Bigger districts would make Pennsylvania lawmakers
less responsive to their constituents
By state Rep. Daylin Leach
The concept of "political reform" received a good deal of attention in recent Pennsylvania election campaigns. Certain reforms are necessary and long overdue, such as those dealing with campaign finance and legislative redistricting. But some ideas being touted as reforms would have a pernicious effect. One stark example is the momentarily popular but actually terrible proposal to shrink the size of the Pennsylvania Legislature.
The only claimed benefit of a smaller Legislature is that it would be cheaper. But even if we eliminated a third of the Legislature, each of us would save a mere 65 cents per year (about $8 million in salaries divided by 12 million Pennsylvanians). Even if you want to assume generous savings in staff salaries (although reducing the number of legislators would not lead to a proportional reduction in staff), office space and what are called "perks," at most you would double the savings to about $1.30 per year. The question then becomes: What would we give up in return for such a meager discount?
We would give up a lot.
Legislators have extensive responsibilities to represent their districts. We help thousands of constituents a year with state issues; we arrange town meetings, informational hearings, veterans' trips, etc. We go to dozens of municipal meetings, senior centers and civic associations, and mediate neighborhood disputes. Most of us work in excess of 60 hours per week and still have difficulty keeping up with all of our district obligations.

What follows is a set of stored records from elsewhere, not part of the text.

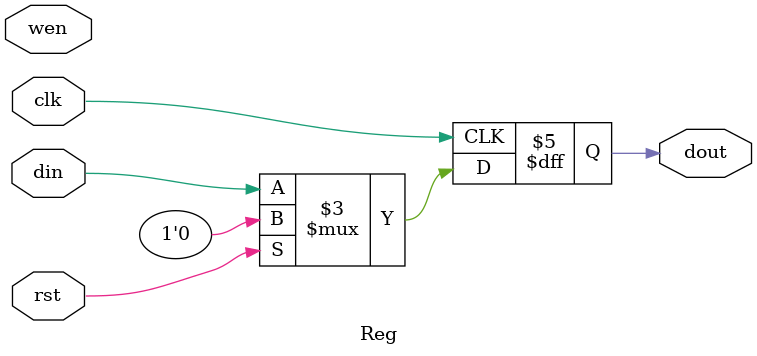
<source format=v>
module Reg #(parameter WIDTH = 1, parameter RESET_VAL = 0) (
  input clk,
  input rst,
  input [WIDTH-1:0] din,
  output reg [WIDTH-1:0] dout,
  input wen
);
  always @(posedge clk) begin
    if (rst) dout <= RESET_VAL;
    // else if (wen) dout <= din;
    else dout <= din;
  end
endmodule
</source>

If the size of our districts grew by 30 or 40 percent, I obviously would have much less time to spend in each of my municipalities. The inescapable fact is that smaller districts equal better service and more responsiveness, and that alone is easily worth the extra buck or so per year it costs each of us to have a full complement of legislators.
More troubling is the damage that shrinking the Legislature would do to our political system.
First, larger districts would significantly increase the cost of campaigns. This would mean more begging for money from special interests, and it would make it more difficult for people of average means to even consider running.
Reducing the Legislature also would work against redistricting reform, which will be difficult enough to accomplish without the massive concurrent gerrymandering scrum that inevitably would result from throwing dozens of incumbents into the same districts to run against each other. Plus, whichever party is in power would draw the new and fewer district lines to ensure that they gain seats, resulting in far less political competition.
Further, certain types of voters effectively would be disenfranchised. That's because some groups tend to be geographically concentrated (Democrats, African Americans, urban-dwellers, etc.). Others tend to be widely dispersed (Republicans, rural-dwellers, farmers, etc.). With bigger districts, it is more likely that certain groups of voters would be marginalized within their districts, either innocently or intentionally through gerrymandering. Whichever the case, individual citizens would have a harder time being heard.
I also have spoken to a number of my colleagues from rural districts who adamantly oppose making districts bigger. Some now have to drive three hours or more to get from one end of their district to another. How much larger should these districts be? Would making them four-plus hours from end to end provide better representation to those living in rural areas? I don't think so.
Those who advocate fewer lawmakers often argue that we have more than most other states. This assertion is strictly true but misleading. It is unfair to compare the size of our Legislature to states like Idaho which have only a tiny fraction of the people we have. The fact is that in terms of the number of constituents per legislator, we are among the smallest legislatures in the nation.
Without unleashing a blizzard of statistics, let me point out a couple of facts. The average state representative in America represents 56,864 people. In Pennsylvania we represent 61,283. The average state senator represents 148,733 people; our senators represent 248,812. Thirty-six other states have House members who represent fewer people than we do, and 42 have senators with fewer constituents. The notion that our districts are so unusually small as to require a change in our constitution is just not supported by the facts.
Shrinking the Legislature would mean poorer service, less contact with your legislator, more expensive campaigns, greater redistricting mischief and more voter disenfranchisement, all to save a little more than a buck a year per person. This just doesn't seem like a good deal to me. Worse, the time and energy spent arguing about changing the number of legislators distracts from the real reforms that actually would make a difference in people's lives.